Single process / single threaded

  • this scenario will yield a base-line performance per core;

  • execute the server (in-memory and indexed) (i.e. the best case scenario):

    kawipiko-server \
            --bind 127.0.0.1:8080 \
            --archive ./hello-world.cdb \
            --archive-inmem \
            --index-all \
            --processes 1 \
            --threads 1 \
    #
    
  • execute the server (memory mapped) (i.e. the the recommended scenario):

    kawipiko-server \
            --bind 127.0.0.1:8080 \
            --archive ./hello-world.cdb \
            --archive-mmap \
            --processes 1 \
            --threads 1 \
    #
    

Single process / two threads

  • this scenario is the usual setup; configure --threads to equal the number of logical cores (i.e. multiply the number of physical cores with the number of hyper-threads per physical core);

  • execute the server (memory mapped):

    kawipiko-server \
            --bind 127.0.0.1:8080 \
            --archive ./hello-world.cdb \
            --archive-mmap \
            --processes 1 \
            --threads 2 \
    #
    

Load generators

  • wrk, 512 concurrent connections, handled by 2 threads:

    wrk \
            --threads 2 \
            --connections 512 \
            --timeout 1s \
            --duration 30s \
            --latency \
            http://127.0.0.1:8080/index.txt \
    #
    
  • wrk, 4096 concurrent connections, handled by 2 threads:

    wrk \
            --threads 2 \
            --connections 4096 \
            --timeout 1s \
            --duration 30s \
            --latency \
            http://127.0.0.1:8080/index.txt \
    #
    

Methodology notes

  • the number of threads for the server plus for wrk shouldn't be larger than the number of available cores; (or use different machines for the server and the client;)

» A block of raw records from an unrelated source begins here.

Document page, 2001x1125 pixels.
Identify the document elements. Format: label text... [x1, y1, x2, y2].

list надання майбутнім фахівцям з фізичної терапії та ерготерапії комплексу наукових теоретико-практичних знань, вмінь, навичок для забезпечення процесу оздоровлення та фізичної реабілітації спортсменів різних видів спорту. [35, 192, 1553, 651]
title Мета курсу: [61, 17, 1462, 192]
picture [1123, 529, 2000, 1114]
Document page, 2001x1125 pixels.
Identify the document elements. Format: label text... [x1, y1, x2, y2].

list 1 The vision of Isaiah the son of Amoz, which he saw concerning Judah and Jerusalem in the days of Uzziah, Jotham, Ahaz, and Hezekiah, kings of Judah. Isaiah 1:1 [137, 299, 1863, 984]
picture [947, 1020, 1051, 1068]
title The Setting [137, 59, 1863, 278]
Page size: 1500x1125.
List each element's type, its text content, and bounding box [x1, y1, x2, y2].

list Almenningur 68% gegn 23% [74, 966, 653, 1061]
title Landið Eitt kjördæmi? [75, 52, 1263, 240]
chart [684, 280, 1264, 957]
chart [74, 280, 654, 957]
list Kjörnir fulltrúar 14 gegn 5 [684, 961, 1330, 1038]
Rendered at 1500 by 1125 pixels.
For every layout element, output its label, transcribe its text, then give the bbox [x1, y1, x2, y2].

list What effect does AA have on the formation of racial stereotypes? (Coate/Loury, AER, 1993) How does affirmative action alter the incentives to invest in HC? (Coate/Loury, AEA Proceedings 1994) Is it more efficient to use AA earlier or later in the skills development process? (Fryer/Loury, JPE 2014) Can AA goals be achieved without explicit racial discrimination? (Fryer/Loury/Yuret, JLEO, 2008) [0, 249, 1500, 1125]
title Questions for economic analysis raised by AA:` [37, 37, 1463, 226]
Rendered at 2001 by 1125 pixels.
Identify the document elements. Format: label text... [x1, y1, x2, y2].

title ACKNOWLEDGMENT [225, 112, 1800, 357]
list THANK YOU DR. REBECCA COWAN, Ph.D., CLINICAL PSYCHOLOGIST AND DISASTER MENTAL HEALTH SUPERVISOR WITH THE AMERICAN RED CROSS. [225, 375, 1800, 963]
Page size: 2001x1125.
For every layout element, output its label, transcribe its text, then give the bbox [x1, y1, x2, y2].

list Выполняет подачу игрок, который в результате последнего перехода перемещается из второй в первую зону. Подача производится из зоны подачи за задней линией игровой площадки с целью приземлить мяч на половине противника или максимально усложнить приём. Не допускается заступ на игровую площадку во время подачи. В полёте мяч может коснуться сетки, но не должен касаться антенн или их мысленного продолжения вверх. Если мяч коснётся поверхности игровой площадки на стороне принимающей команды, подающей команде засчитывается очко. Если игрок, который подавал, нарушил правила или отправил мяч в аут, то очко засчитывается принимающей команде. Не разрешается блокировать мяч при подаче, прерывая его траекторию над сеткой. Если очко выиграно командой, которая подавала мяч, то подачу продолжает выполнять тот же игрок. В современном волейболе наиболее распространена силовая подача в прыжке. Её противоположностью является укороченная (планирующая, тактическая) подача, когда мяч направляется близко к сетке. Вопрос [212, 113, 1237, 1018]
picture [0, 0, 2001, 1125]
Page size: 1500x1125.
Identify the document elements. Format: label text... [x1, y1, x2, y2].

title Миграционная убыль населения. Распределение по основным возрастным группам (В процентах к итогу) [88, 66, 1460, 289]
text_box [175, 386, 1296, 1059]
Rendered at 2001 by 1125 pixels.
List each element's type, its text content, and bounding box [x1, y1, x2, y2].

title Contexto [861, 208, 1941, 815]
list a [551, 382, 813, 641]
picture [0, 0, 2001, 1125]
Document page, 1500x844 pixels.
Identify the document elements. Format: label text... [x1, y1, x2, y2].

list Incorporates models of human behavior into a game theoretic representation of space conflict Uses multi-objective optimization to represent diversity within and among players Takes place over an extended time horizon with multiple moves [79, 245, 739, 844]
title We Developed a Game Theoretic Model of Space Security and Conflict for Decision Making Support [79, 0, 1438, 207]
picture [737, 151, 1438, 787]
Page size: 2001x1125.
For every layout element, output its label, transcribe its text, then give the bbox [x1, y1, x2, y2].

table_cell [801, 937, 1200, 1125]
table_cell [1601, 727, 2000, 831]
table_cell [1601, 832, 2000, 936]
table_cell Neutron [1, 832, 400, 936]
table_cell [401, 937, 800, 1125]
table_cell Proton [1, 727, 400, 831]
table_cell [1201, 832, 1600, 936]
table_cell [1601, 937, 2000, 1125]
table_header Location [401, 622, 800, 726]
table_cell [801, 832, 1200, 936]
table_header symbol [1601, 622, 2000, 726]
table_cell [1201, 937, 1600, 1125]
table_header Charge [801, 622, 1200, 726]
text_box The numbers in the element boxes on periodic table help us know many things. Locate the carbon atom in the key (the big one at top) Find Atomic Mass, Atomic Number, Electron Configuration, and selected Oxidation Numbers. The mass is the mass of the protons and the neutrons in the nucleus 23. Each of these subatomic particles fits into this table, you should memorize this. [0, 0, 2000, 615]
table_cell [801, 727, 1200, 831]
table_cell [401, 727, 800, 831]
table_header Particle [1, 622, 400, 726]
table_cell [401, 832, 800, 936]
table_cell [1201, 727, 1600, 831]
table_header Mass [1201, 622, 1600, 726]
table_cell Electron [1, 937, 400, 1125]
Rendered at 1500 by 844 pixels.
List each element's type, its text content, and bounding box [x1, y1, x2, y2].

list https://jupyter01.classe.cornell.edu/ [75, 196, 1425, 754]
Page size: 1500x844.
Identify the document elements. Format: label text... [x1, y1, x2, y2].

  • also take into account that by default the number of file descriptors on most UNIX / Linux systems is 1024, therefore if you want to try with more connections than 1000, you need to raise this limit; (see bellow;)

  • additionally, you can try to pin the server and wrk to specific cores, increase various priorities (scheduling, IO, etc.); (given that Intel processors have hyper-threading which appear to the OS as individual cores, you should make sure that you pin each process on cores part of the same physical processor / core;)

  • pinning the server (cores 0 and 1 are mapped on the physical core 1):

    sudo -u root -n -E -P -- \
    \
        taskset -c 0,1 \
        nice -n -19 -- \
        ionice -c 2 -n 0 -- \
        chrt -r 10 \
        prlimit -n262144 -- \
    \
    sudo -u "${USER}" -n -E -P -- \
    \
    kawipiko-server \
        ... \
    #
    
  • pinning the client (cores 2 and 3 are mapped on the physical core 2):

    sudo -u root -n -E -P -- \
    \
        taskset -c 2,3 \
        nice -n -19 -- \
        ionice -c 2 -n 0 -- \
        chrt -r 10 \
        prlimit -n262144 -- \
    \
    sudo -u "${USER}" -n -E -P -- \
    \
    wrk \
        ... \
    #